Large tracts and special grants.
- Spanish and French colonial grants: small grants made around Arkansas Post before 1803 were confirmed by the United States after the Louisiana Purchase.
- War of 1812 Military Bounty District: under the Act of May 6, 1812, a two-million-acre tract between the Arkansas and St. Francis rivers in eastern Arkansas was set aside as bounty land for War of 1812 veterans. Much of it was low and flood-prone, and many warrants were sold rather than settled, so the veteran named in a warrant is often not the eventual settler.
- Swamp Land and railroad grants: the Swamp Land Act of 1850 and later railroad land grants transferred large acreages to the state and to railroads for resale, generating their own settlement records.
Online, search BLM GLO Records for patents (free); Arkansas Homestead and Cash Entry Patents, Pre-1908 ($) abstracts the pre-1908 federal patents; and FamilySearch Full-Text Search makes many unindexed deeds and patents searchable by every name they contain, including grantors, grantees, and witnesses.
Military Records
Arkansas took part in every American conflict from the territorial militia forward, though courthouse fires and the Civil War destroyed some early rolls.
- Territorial militia and War of 1812: service is documented in federal rolls on FamilySearch and Fold3; the War of 1812 also left the bounty-land tract described under Land Records.
- Mexican-American War: Arkansas raised volunteer regiments; service records are on FamilySearch and Ancestry.
- Civil War: Arkansas furnished both Confederate and Union troops, including United States Colored Troops raised in the state.

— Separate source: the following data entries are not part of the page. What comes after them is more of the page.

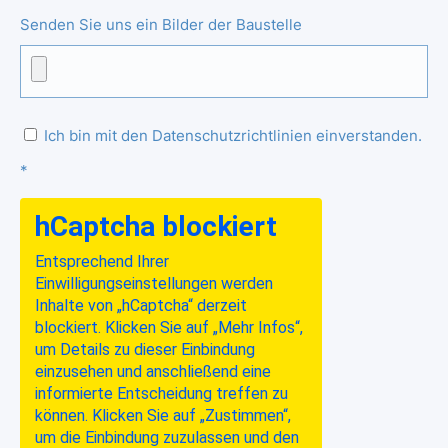
Senden Sie uns ein Bilder der Baustelle
Ich bin mit den Datenschutzrichtlinien einverstanden.
*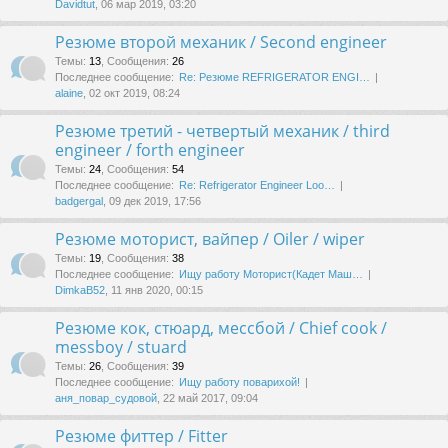
Davidtut
, 06 мар 2019, 03:20
Резюме второй механик / Second engineer
Темы
:
13
,
Сообщения
:
26
Последнее сообщение:
Re: Резюме REFRIGERATOR ENGI…
alaine
, 02 окт 2019, 08:24
Резюме третий - четвертый механик / third
engineer / forth engineer
Темы
:
24
,
Сообщения
:
54
Последнее сообщение:
Re: Refrigerator Engineer Loo…
badgergal
, 09 дек 2019, 17:56
Резюме моторист, вайпер / Oiler / wiper
Темы
:
19
,
Сообщения
:
38
Последнее сообщение:
Ищу работу Моторист(Кадет Маш…
DimkaB52
, 11 янв 2020, 00:15
Резюме кок, стюард, мессбой / Chief cook /
messboy / stuard
Темы
:
26
,
Сообщения
:
39
Последнее сообщение:
Ищу работу поварихой!
аня_повар_судовой
, 22 май 2017, 09:04
Резюме фиттер / Fitter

Service records are on FamilySearch and Fold3; the state’s Confederate pension files are the key state source — Arkansas Confederate Pension Records, 1891–1935 ($), with the underlying pensions free on FamilySearch — and the 1911 state census enumerated surviving Confederate veterans.

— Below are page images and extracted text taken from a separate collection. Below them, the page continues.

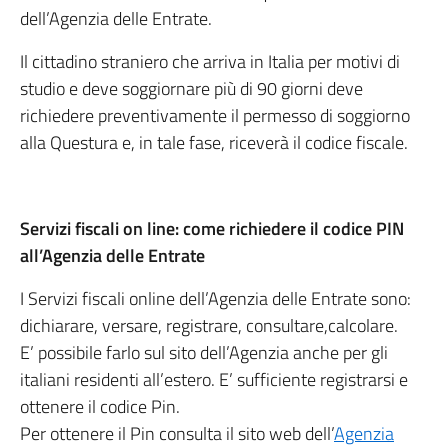
dell’Agenzia delle Entrate.
Il cittadino straniero che arriva in Italia per motivi di
studio e deve soggiornare più di 90 giorni deve
richiedere preventivamente il permesso di soggiorno
alla Questura e, in tale fase, riceverà il codice fiscale.
Servizi fiscali on line: come richiedere il codice PIN
all’Agenzia delle Entrate
I Servizi fiscali online dell’Agenzia delle Entrate sono:
dichiarare, versare, registrare, consultare,calcolare.
E’ possibile farlo sul sito dell’Agenzia anche per gli
italiani residenti all’estero. E’ sufficiente registrarsi e
ottenere il codice Pin.
Per ottenere il Pin consulta il sito web dell’
Agenzia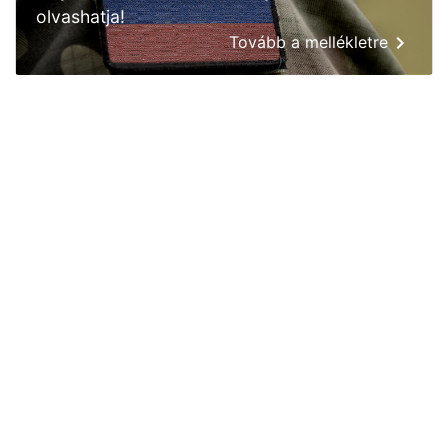
olvashatja!
Tovább a mellékletre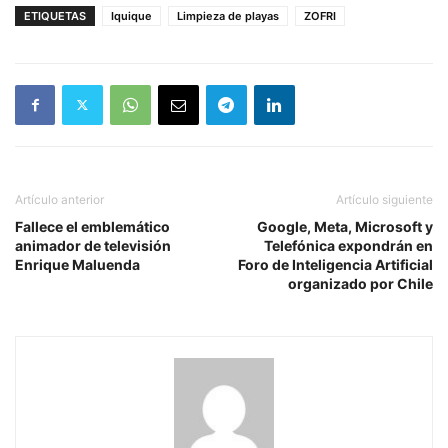
ETIQUETAS
Iquique
Limpieza de playas
ZOFRI
Artículo anterior
Artículo siguiente
Fallece el emblemático
Google, Meta, Microsoft y
animador de televisión
Telefónica expondrán en
Enrique Maluenda
Foro de Inteligencia Artificial
organizado por Chile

- Spanish-American War and World War I: the Arkansas State Archives holds muster-roll and service-record abstracts, and World War I service and discharge records are on the Arkansas Digital Archives; discharge records have been filed with county clerks since the early 1900s.
Probate Records
Probate — wills, administrations of intestate estates, and guardianships of minors — is among the richest sources for family relationships. In Arkansas it has been handled at the county level: the county and probate courts, and in many counties the chancery court, exercised probate jurisdiction, and the clerk holds the estate file — petition, will or administration, bond, and inventory — which usually names the heirs.
As with other county records, probate files were lost in some courthouse fires; check State Archives copies and published abstracts where a county’s records are incomplete.
Tax Records
Tax lists place a family in a specific county and year and are valuable substitutes where censuses or deeds are missing; several consecutive years can reveal when a young man came of age, moved, or died and left heirs.
- The Arkansas State Archives holds extensive county personal-property and real-estate tax rolls, many of them on FamilySearch microfilm; the territorial and early tax lists of 1819–1839 are indexed within the compiled census-substitute index noted above.
- U.S. IRS tax assessment lists for 1862–1874 — Civil War–era federal income, license, and luxury taxes — cover Arkansas and are on FamilySearch and Ancestry ($).
- County treasurers and county clerks hold later assessment rolls.